You know, they don't look like cockroaches that might scuttle across the floor.
They're quite pretty, like they have this beetle-like carapace on their back.
But of all the cockroach species, they're the only ones which are pregnant.
So they're the only truly viviparous cockroaches.
It's more common in flies compared to cockroaches.
It could be that there might be particularly high predation against that early life stage and then kind of keeping them inside until they're a bit more developed.
And then they come out a little bit less vulnerable to those predators, helps increase the general evolutionary success of that species.
But it comes at a big cost because you can't do that for 100 nymphs.

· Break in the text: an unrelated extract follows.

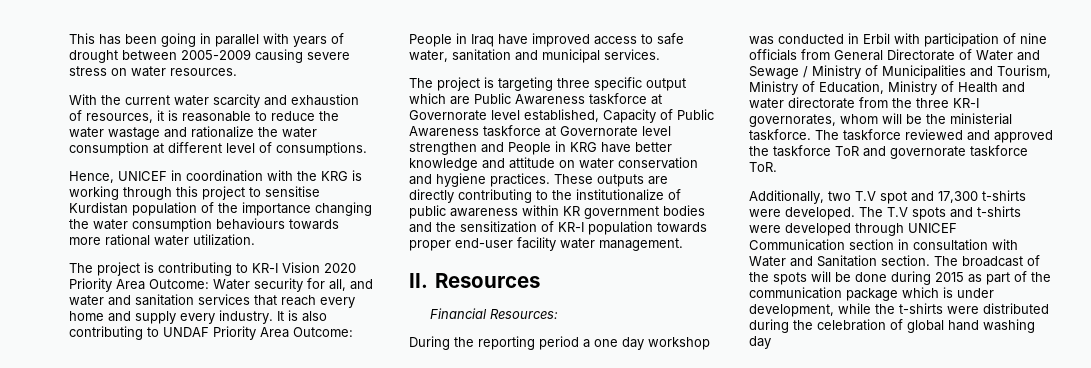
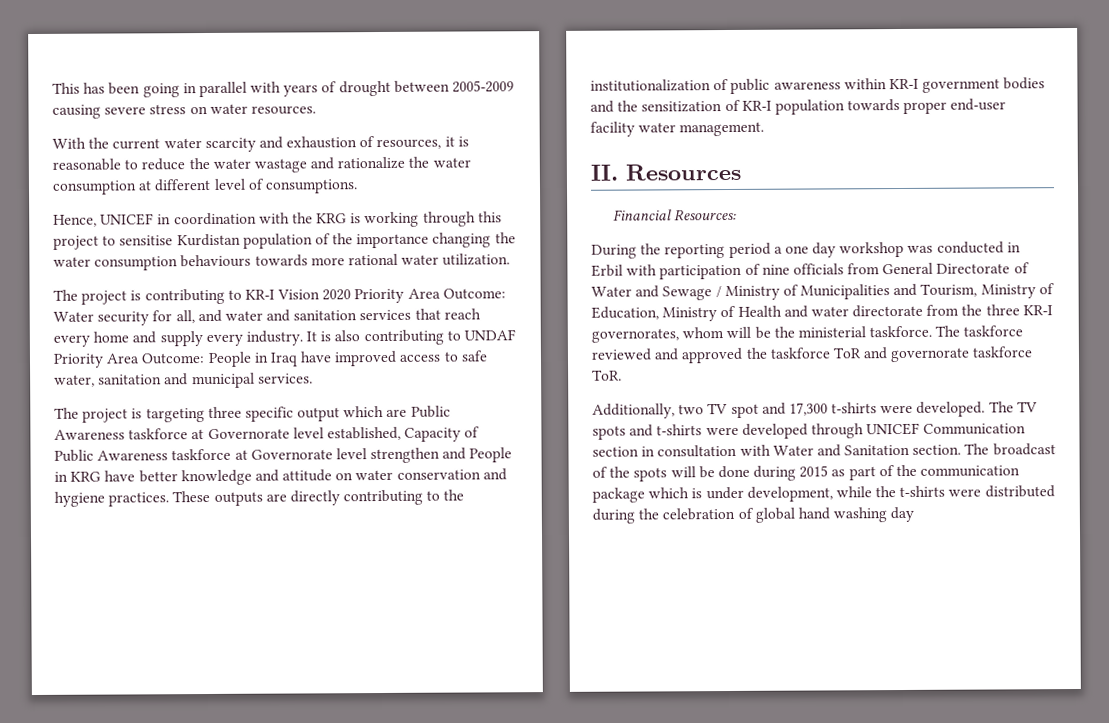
[576,189,664,201] institutionalize -> [590,79,711,92] institutionalization
[563,206,580,216] KR -> [888,78,919,90] KR-I
[855,191,876,201] T.V -> [707,403,729,415] TV
[887,207,908,217] T.V -> [1016,401,1038,413] TV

So then you have to kind of put a little bit more in investing and fewer that come out even more protected.
Mm-hmm.
I think that actually that resource uncertainty aspect is really interesting because that's one of the evolutionary reasons why they think lactation has evolved in mammals.
And I think just to follow on, a really interesting aspect of that is this link between pregnancy and lactation and when they occur.
So in a lot of the insects, they're producing this milk, but it's during pregnancy.
So it's a bit different to the way we have it in mammals where you have
the nourishing that happens in utero, and then you have lactation afterwards.
I think that's a really amazing thing about cockroaches is that they manage to make quite a lot from not very much.
So, you know, they don't feed anything particularly nutritious.